Dataset entries:
· · ·

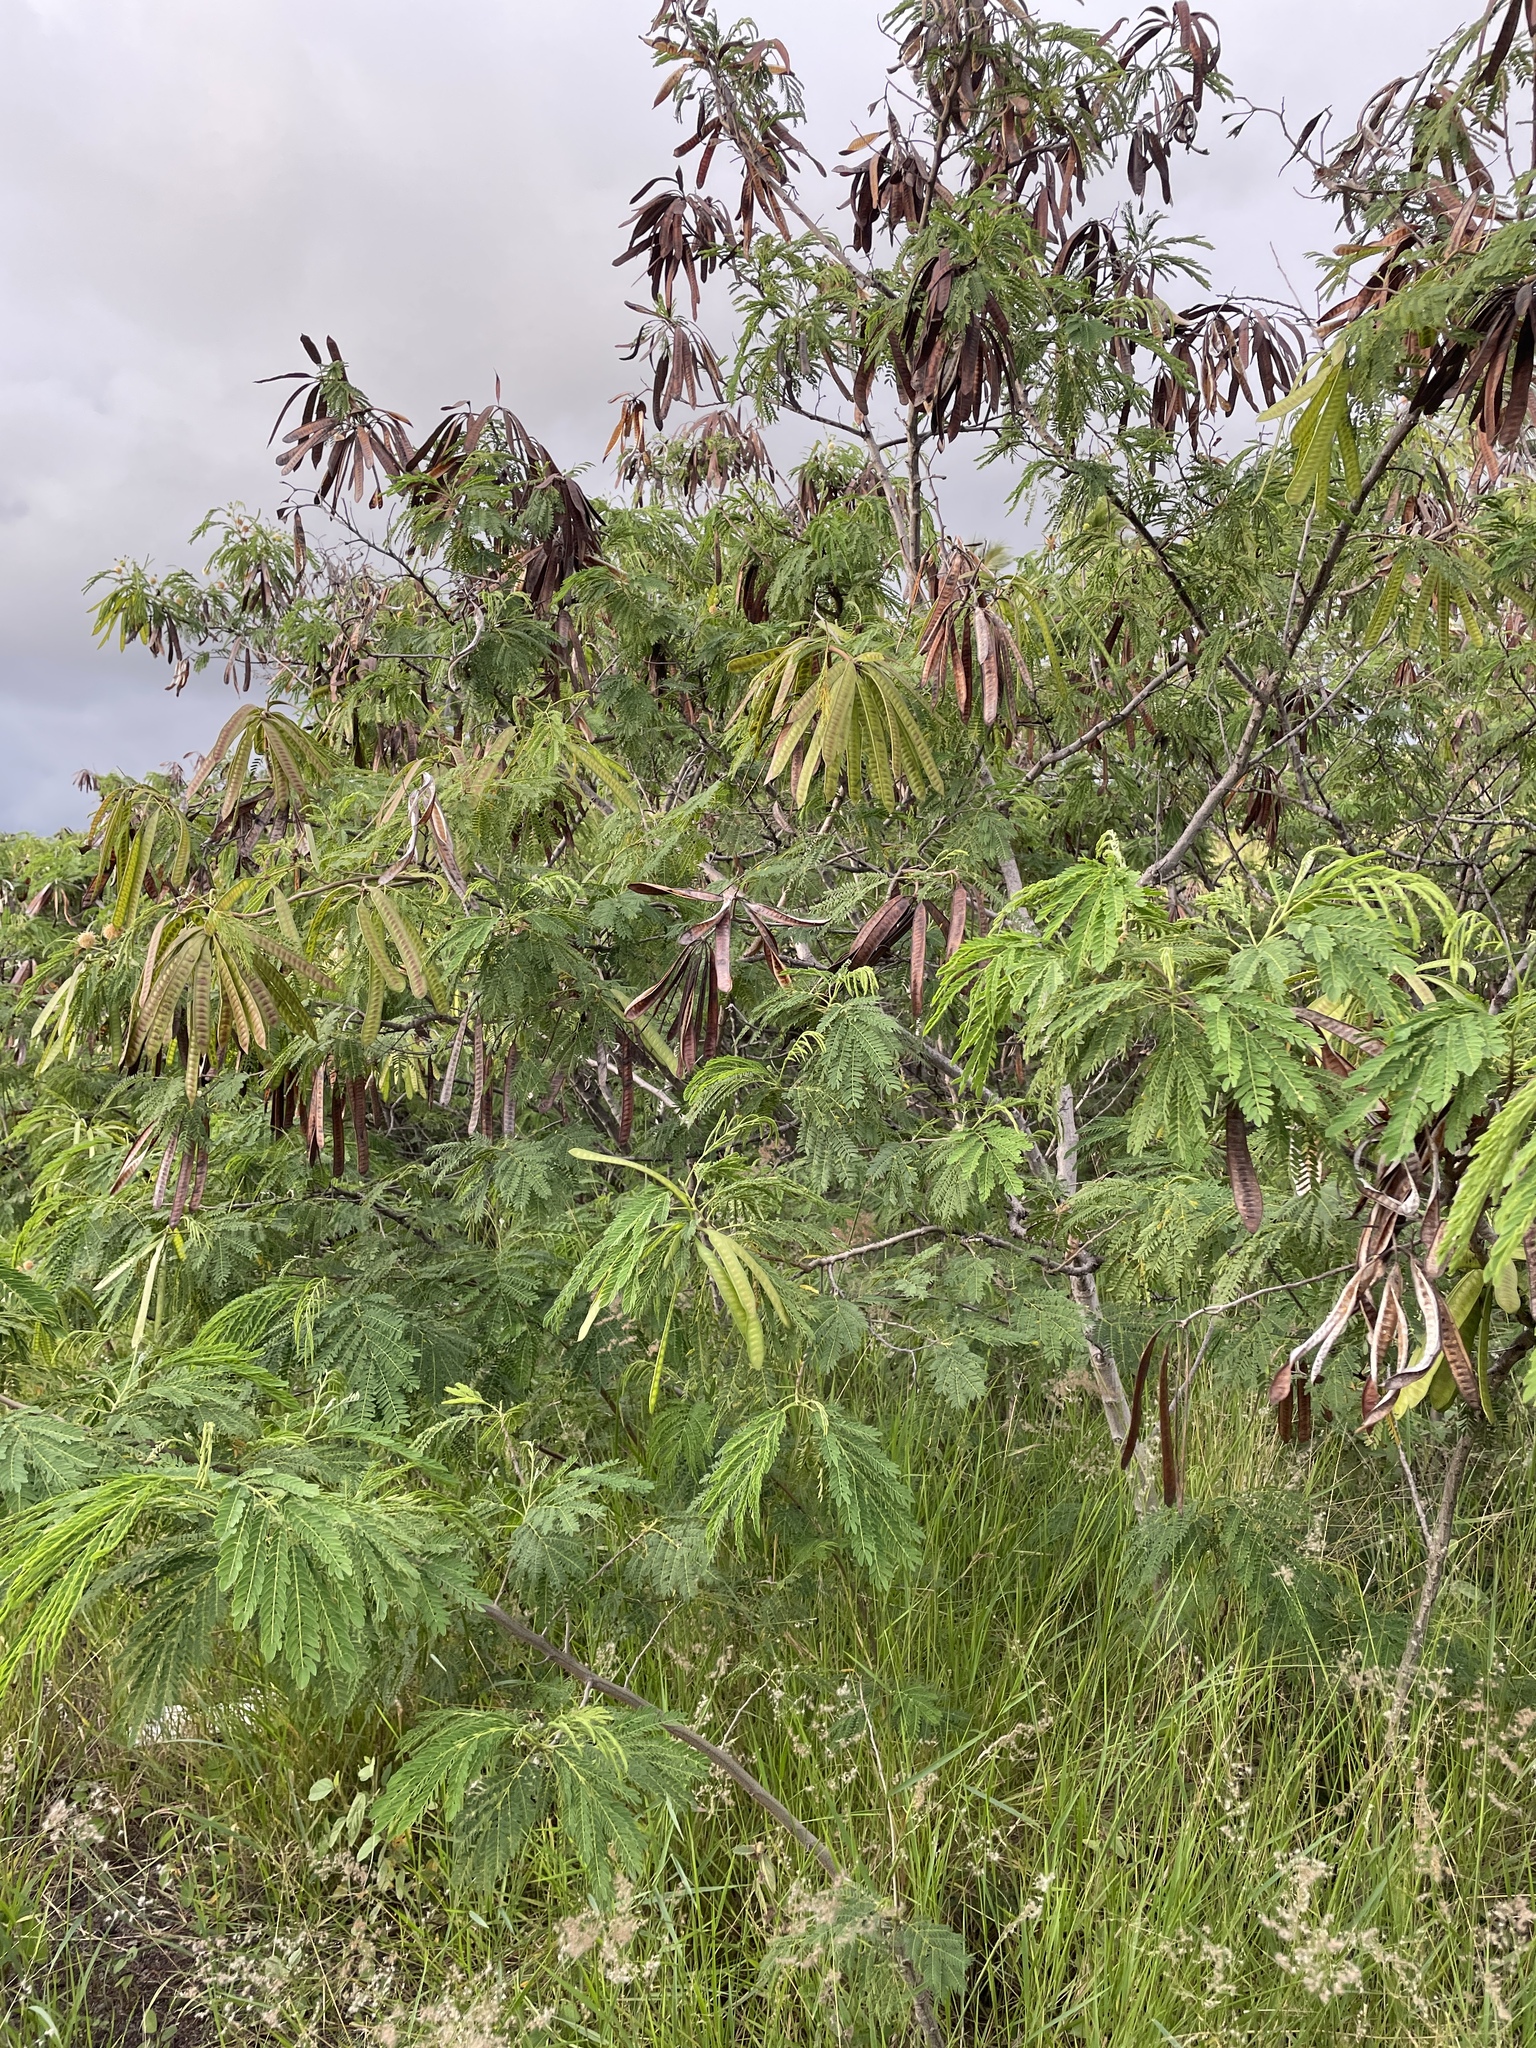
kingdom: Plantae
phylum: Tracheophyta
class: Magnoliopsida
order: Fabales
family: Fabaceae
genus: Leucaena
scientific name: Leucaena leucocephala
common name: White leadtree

· · ·

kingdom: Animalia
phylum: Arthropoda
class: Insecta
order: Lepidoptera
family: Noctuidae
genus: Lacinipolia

· · ·

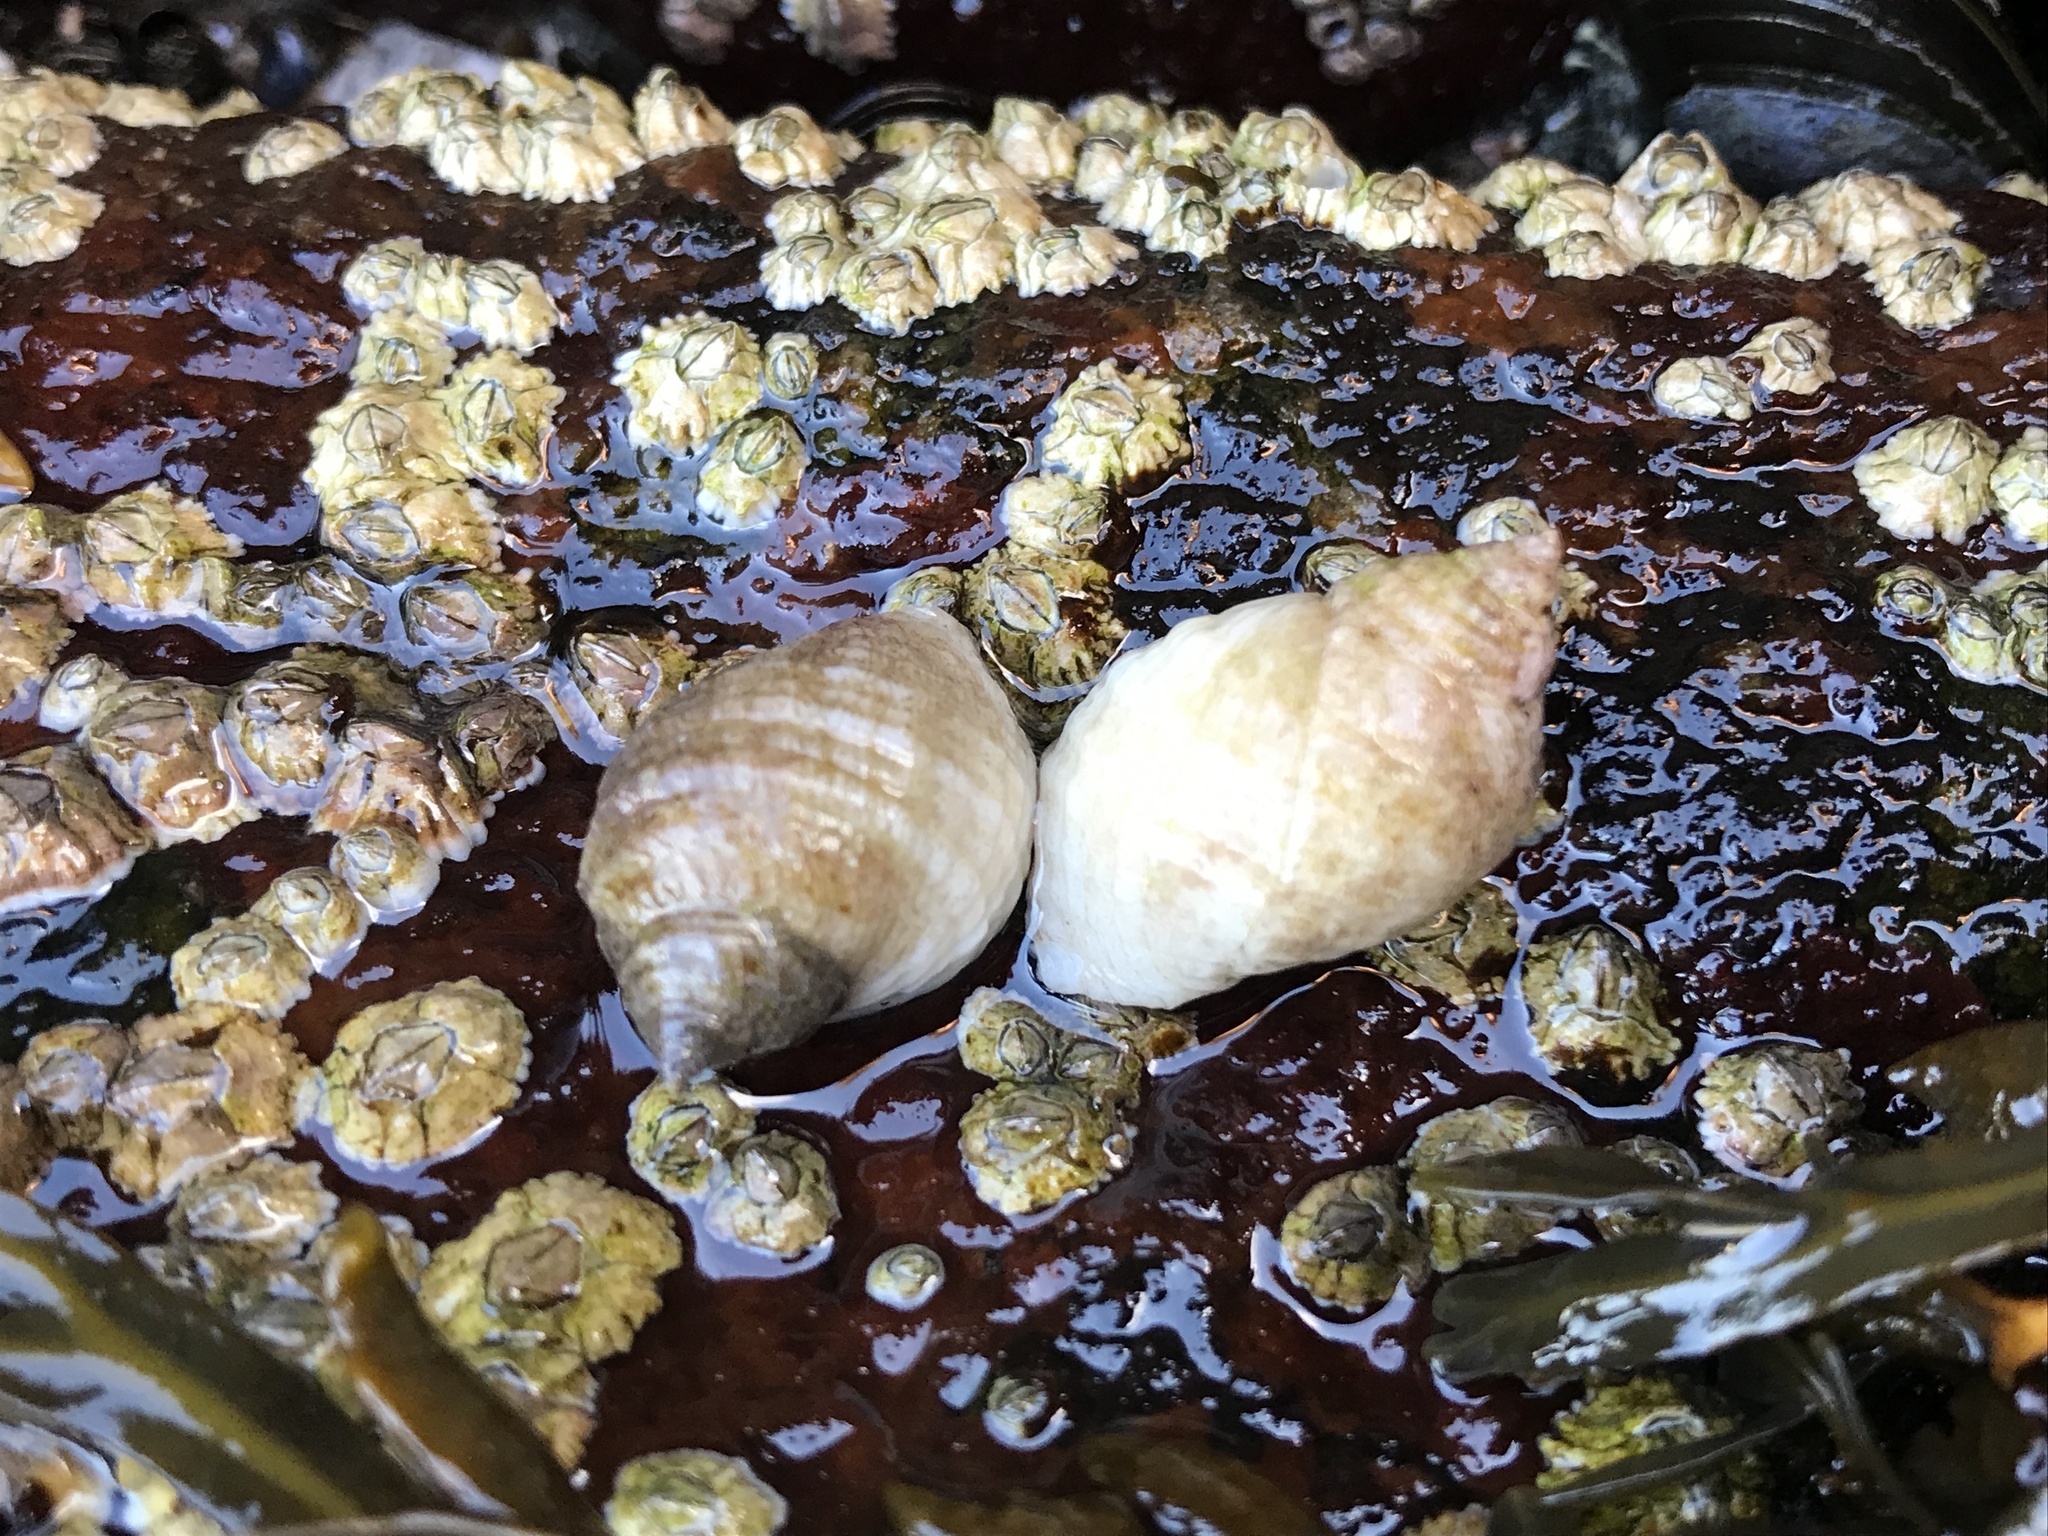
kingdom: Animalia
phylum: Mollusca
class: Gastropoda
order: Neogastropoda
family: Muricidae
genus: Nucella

· · ·

* Request: Present the lines of the material above, starting with the line containing "order: Fabales" and ending with the line containing "common name: White leadtree", as a JSON list of strings, one string per line with blank lines omitted and both of those lines included.

* Complete answer:
[
  "order: Fabales",
  "family: Fabaceae",
  "genus: Leucaena",
  "scientific name: Leucaena leucocephala",
  "common name: White leadtree"
]